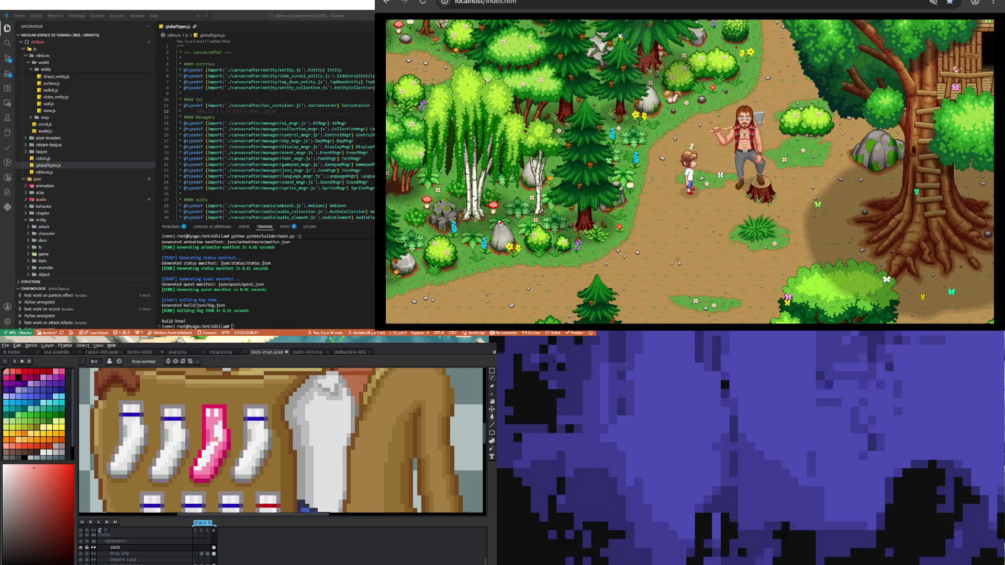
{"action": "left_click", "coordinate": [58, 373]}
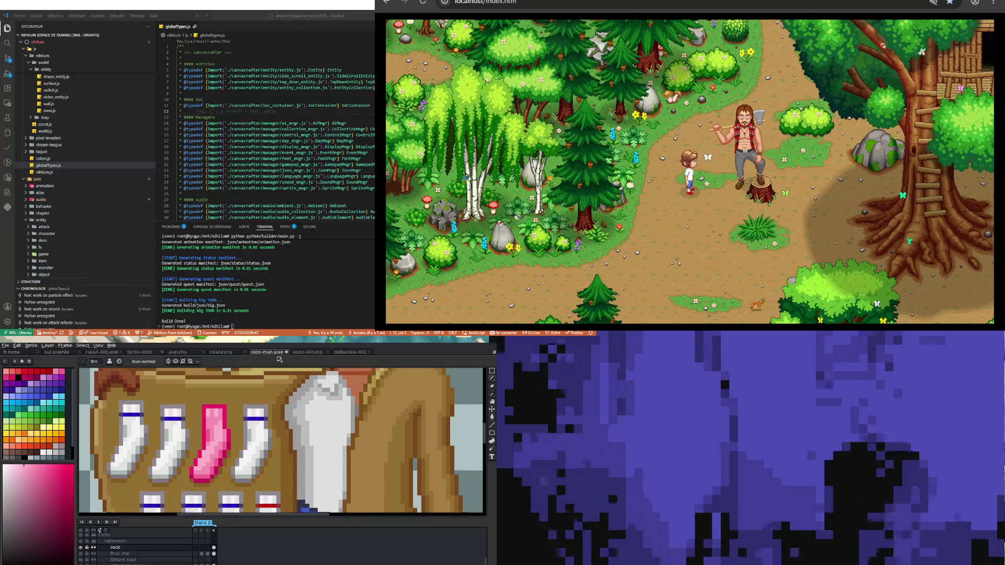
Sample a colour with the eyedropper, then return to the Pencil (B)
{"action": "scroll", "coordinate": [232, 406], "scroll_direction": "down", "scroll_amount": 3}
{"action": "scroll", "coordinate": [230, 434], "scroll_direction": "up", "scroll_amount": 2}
====
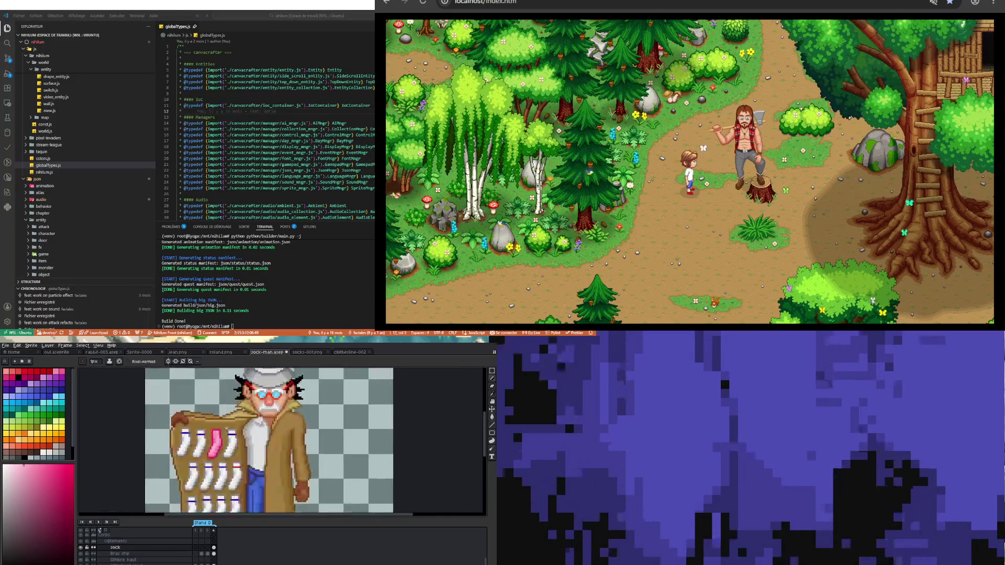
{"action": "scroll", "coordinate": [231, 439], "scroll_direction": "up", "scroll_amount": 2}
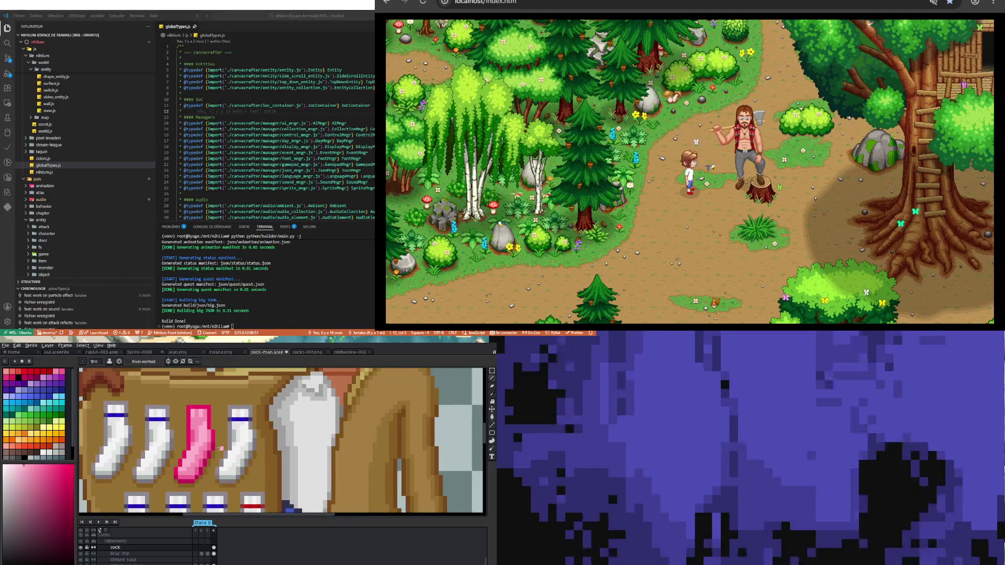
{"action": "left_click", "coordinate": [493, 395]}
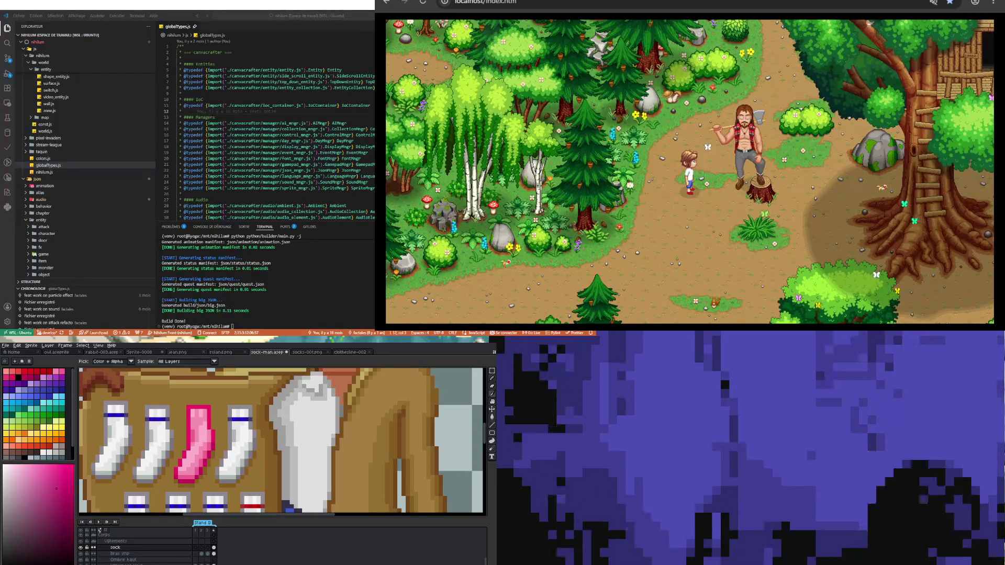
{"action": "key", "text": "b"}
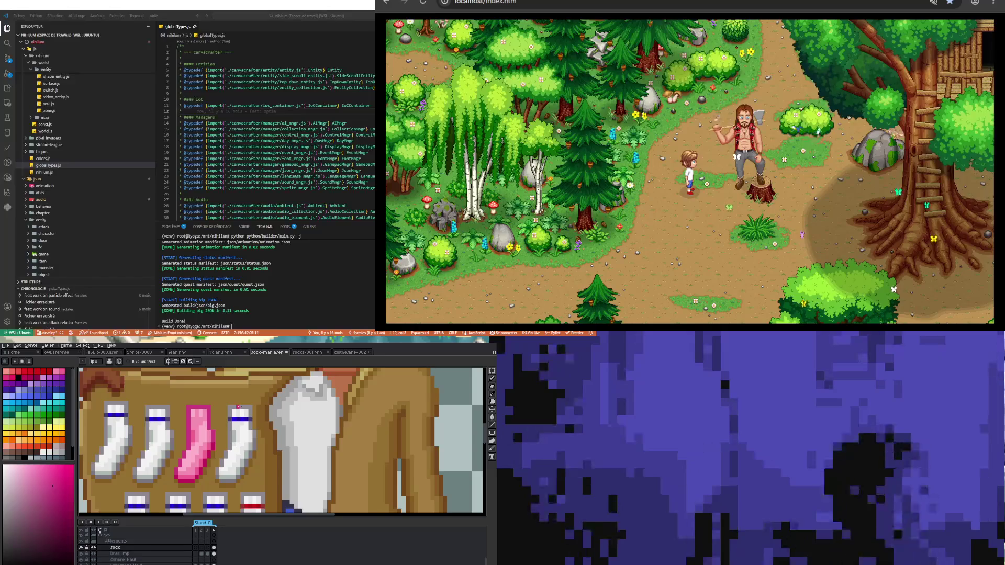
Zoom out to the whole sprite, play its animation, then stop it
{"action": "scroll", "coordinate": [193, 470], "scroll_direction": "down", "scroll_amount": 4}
====
TASK DETAILS -> Looking through the records, copy out every line in which the word "then" is found.

OUTPUT FOR THIS TASK ->
Sample a colour with the eyedropper, then return to the Pencil (B)
Zoom out to the whole sprite, play its animation, then stop it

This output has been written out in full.